Your last command is almost correct, but the syntax is wrong. Corrected version:
cpu=$(</sys/class/thermal/thermal_zone0/temp); if [ "$cpu" -gt 70000 ]; then shutdown; fi
Or, shorter,
cpu=$(</sys/class/thermal/thermal_zone0/temp); [ "$cpu" -gt 70000 ] && shutdown
Or, shorter,
[ "$(</sys/class/thermal/thermal_zone0/temp)" -gt 70000 ] && shutdown
The issue with your command (apart from the syntax of the if-statement) is that you use a pipeline. The right hand side of a pipeline (your if statement) should read from the left hand side of the pipeline (your variable assignment). A variable assignment does not produce any output, and your if-statement does not consume any input. Furthermore, the value of $cpu is unknown on the right hand side of the pipe as the two parts of the pipeline are executed concurrently.

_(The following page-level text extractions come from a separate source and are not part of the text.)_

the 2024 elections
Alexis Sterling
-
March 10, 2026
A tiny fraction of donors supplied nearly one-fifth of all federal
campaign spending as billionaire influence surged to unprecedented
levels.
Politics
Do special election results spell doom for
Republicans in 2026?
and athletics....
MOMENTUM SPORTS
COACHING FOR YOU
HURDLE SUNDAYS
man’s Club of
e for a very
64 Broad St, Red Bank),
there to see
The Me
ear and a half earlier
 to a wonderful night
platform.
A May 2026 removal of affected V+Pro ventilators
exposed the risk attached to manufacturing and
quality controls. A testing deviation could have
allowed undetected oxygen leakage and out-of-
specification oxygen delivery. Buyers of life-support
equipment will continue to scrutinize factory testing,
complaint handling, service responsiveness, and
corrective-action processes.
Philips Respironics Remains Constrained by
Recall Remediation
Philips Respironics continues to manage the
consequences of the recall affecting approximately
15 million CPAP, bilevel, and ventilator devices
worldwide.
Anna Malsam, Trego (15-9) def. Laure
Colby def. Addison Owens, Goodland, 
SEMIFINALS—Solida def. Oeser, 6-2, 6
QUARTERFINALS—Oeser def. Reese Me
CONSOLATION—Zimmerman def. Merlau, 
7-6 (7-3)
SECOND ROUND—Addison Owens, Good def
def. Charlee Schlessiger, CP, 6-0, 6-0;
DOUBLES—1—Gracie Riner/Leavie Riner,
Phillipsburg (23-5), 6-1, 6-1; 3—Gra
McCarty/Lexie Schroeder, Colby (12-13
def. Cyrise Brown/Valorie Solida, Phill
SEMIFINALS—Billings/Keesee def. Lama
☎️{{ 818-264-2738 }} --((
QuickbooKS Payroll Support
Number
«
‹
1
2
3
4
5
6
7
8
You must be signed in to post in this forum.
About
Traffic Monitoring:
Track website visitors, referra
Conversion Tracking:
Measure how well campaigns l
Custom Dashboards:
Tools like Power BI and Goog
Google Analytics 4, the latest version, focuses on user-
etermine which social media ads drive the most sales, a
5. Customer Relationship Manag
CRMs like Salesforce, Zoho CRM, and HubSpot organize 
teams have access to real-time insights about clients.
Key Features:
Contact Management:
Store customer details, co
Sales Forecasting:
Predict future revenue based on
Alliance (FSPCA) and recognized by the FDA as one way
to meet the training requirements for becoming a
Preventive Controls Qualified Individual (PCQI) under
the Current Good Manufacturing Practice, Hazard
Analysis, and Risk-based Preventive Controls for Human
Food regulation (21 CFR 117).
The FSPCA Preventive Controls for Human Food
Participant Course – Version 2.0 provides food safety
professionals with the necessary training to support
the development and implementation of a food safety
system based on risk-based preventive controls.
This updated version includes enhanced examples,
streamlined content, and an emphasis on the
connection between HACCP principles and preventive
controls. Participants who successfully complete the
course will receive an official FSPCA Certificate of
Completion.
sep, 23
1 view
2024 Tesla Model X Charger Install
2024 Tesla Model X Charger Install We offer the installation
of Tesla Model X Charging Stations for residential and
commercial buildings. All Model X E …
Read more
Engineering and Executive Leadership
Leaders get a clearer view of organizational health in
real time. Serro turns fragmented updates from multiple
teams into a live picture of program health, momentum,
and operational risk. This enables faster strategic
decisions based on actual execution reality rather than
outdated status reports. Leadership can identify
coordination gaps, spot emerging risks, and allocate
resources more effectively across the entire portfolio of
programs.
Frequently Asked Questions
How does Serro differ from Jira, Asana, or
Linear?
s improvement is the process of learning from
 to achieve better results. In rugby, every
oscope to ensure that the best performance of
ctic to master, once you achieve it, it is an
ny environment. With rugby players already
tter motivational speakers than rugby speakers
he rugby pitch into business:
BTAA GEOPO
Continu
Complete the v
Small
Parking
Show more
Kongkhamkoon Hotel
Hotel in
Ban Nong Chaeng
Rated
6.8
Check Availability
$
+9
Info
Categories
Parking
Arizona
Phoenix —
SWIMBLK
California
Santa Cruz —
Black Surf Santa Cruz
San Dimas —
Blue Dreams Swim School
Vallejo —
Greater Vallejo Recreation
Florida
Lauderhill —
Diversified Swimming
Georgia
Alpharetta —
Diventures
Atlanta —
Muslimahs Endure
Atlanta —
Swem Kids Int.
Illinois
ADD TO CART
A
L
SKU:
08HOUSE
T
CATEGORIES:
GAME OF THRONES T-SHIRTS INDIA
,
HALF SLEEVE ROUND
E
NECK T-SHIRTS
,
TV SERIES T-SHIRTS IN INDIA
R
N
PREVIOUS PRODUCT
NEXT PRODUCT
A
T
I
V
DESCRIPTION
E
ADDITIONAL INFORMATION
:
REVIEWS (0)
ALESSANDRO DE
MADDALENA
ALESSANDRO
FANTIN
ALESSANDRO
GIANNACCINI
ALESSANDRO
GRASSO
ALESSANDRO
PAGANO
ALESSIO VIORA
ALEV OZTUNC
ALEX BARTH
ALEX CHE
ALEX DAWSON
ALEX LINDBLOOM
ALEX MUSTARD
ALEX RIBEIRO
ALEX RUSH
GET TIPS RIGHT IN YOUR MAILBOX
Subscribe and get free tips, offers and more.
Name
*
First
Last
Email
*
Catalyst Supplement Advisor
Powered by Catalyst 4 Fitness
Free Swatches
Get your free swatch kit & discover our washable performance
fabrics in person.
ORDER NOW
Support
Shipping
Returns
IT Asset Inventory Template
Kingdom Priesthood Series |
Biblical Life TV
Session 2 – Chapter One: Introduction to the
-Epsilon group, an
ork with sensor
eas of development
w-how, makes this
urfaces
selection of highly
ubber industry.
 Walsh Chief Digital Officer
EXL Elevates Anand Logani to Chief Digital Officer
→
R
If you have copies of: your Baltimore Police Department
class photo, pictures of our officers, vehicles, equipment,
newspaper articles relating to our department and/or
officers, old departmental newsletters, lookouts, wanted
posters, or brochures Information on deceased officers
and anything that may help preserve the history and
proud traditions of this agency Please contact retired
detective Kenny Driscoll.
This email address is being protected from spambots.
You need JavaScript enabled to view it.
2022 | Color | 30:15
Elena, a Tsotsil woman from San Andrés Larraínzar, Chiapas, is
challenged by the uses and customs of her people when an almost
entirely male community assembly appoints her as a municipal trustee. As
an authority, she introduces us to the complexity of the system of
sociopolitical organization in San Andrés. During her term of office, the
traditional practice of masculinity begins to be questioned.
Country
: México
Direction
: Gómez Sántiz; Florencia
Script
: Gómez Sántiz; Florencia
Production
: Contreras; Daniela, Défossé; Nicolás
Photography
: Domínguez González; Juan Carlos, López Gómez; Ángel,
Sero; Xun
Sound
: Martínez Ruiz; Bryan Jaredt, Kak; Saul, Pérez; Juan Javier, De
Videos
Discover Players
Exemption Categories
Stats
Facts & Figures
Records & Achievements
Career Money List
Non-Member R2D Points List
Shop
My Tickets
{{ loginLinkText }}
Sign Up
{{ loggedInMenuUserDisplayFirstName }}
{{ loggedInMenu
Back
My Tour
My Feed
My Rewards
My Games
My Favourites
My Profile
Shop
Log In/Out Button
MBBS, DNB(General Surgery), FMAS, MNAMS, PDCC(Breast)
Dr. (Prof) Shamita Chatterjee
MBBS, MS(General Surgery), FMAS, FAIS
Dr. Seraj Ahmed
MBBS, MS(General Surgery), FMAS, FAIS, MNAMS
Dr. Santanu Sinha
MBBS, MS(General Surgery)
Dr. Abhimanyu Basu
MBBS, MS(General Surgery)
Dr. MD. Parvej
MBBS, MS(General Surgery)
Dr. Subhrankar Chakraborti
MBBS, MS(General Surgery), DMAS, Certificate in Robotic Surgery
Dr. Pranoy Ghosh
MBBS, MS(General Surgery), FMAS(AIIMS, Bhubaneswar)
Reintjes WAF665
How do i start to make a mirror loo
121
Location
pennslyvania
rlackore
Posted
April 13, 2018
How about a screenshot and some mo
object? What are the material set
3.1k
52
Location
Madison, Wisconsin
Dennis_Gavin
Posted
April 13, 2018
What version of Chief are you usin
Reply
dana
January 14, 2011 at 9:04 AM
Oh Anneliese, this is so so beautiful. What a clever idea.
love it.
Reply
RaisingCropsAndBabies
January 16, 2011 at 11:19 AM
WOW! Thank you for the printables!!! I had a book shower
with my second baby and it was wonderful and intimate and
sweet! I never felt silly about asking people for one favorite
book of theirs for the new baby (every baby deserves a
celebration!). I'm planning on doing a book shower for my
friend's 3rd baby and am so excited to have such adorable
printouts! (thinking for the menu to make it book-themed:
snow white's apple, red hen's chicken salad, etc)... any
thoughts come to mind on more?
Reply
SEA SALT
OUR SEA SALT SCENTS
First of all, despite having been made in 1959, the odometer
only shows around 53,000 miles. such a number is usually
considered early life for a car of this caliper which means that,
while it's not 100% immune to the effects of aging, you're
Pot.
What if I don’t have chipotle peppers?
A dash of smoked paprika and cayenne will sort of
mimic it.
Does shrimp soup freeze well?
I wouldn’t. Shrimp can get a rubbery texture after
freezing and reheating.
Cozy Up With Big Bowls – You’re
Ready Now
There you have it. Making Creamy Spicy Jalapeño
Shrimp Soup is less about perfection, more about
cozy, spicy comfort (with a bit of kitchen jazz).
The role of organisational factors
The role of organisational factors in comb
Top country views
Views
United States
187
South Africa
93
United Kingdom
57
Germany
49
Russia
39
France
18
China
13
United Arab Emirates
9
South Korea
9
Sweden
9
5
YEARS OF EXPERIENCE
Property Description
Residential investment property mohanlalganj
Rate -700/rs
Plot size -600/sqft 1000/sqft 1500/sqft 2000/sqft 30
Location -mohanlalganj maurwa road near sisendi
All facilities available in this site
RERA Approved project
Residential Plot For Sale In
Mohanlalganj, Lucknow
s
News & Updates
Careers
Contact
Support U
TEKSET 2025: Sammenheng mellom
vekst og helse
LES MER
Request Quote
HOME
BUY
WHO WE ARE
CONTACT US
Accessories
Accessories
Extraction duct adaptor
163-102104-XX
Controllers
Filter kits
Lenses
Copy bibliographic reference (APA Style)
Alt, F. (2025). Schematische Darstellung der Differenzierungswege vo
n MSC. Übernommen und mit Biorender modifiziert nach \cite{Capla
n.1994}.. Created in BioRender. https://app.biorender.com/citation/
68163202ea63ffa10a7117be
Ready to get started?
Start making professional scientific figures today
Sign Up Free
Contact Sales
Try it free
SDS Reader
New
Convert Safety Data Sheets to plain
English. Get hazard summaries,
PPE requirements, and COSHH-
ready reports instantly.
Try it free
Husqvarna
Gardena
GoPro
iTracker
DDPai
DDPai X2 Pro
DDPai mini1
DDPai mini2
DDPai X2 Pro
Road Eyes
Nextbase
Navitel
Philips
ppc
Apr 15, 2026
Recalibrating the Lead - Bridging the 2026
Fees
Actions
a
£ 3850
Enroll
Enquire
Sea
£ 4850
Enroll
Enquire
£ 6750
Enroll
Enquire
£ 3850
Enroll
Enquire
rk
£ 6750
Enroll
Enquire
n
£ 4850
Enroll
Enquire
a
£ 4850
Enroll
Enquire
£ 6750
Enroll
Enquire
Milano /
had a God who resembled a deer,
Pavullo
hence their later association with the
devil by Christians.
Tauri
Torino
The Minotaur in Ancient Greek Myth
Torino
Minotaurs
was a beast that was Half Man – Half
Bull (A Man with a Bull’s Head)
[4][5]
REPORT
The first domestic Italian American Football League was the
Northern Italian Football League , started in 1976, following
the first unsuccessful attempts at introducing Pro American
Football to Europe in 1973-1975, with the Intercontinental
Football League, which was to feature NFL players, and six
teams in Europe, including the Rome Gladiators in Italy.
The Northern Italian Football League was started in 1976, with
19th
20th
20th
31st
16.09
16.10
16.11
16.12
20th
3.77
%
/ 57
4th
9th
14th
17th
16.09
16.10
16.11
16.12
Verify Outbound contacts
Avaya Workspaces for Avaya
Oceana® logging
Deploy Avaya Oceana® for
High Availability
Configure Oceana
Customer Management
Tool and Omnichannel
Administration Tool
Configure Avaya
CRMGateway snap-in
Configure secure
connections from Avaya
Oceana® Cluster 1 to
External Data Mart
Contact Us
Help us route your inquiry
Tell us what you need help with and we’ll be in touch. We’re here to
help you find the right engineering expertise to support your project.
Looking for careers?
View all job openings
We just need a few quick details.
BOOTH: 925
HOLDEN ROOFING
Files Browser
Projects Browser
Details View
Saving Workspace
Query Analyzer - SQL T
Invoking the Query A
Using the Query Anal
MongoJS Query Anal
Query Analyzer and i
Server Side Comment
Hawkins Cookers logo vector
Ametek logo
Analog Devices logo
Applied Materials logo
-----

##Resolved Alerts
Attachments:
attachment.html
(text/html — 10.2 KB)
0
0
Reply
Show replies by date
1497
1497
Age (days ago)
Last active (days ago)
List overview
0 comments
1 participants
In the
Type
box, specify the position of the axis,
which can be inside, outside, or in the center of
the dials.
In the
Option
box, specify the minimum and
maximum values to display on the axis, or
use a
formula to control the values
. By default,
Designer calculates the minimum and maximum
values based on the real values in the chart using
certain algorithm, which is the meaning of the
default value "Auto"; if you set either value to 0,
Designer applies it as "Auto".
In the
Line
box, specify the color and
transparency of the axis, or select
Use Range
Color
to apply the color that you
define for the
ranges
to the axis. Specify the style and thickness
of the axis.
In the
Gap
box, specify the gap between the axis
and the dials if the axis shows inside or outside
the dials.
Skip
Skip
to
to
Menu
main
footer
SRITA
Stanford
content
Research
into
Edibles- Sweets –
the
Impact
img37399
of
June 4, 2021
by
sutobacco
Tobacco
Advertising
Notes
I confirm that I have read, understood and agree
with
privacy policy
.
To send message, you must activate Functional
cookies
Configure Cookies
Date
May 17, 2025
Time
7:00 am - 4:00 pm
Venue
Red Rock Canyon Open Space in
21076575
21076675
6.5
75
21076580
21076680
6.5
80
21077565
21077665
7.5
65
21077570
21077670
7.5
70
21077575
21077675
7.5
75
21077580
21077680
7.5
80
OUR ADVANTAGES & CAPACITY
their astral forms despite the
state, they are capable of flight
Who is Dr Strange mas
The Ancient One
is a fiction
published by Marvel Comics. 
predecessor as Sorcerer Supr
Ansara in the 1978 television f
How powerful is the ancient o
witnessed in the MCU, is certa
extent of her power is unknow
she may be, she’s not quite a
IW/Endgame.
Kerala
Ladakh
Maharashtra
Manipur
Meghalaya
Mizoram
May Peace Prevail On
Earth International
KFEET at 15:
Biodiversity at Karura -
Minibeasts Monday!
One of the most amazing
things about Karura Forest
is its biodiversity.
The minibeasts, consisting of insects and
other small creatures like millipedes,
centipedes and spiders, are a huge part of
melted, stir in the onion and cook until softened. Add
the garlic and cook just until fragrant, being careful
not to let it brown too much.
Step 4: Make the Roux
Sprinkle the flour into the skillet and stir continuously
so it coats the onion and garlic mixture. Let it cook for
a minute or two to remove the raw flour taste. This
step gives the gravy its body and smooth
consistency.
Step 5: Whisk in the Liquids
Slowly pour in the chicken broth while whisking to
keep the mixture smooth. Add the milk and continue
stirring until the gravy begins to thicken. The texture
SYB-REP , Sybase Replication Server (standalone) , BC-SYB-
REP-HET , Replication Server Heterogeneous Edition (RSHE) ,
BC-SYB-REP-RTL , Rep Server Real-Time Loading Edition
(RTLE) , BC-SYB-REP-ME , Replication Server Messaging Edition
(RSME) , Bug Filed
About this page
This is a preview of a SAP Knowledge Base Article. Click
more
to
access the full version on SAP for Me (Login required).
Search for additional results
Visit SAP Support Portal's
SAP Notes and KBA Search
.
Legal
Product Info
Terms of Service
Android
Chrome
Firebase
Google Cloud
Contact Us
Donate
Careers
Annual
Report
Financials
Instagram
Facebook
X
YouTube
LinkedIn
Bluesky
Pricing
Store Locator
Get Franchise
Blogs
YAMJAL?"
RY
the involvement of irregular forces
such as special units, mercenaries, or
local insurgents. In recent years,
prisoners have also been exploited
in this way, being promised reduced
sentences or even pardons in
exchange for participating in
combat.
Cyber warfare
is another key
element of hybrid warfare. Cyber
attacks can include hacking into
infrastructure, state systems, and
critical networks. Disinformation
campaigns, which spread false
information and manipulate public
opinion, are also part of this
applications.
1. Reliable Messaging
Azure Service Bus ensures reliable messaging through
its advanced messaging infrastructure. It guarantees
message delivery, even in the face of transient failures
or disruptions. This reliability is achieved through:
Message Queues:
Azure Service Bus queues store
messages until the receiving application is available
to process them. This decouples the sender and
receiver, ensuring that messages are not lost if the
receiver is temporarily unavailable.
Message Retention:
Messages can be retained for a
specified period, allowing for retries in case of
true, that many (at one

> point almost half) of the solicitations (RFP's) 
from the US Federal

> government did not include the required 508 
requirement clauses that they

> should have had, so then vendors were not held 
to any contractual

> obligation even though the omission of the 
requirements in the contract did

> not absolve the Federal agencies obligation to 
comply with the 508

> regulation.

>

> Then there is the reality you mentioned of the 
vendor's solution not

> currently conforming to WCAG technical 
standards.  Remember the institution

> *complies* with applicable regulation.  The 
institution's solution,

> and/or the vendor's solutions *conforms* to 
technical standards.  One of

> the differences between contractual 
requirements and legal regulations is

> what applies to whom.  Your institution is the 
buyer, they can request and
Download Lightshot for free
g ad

For a cron job, the following may be a better formulation of the command:
[ "$(</sys/class/thermal/thermal_zone0/temp)" -le 70000 ] || shutdown
This ensures that the command exits successfully even if the temperature is low. The [ ... -gt 70000 ] && shutdown variation would return a non-zero exit from the [ ... ] test for low temperatures, which would make cron think the job failed.
Note also that this requires that the crontab is using bash as the shell to run the jobs, or the $(<...) syntax may not work properly. You may change $(<...) to $(cat ...) or you may set SHELL=/bin/bash at the top of the crontab. Also, to run shutdown, you likely need root privileges.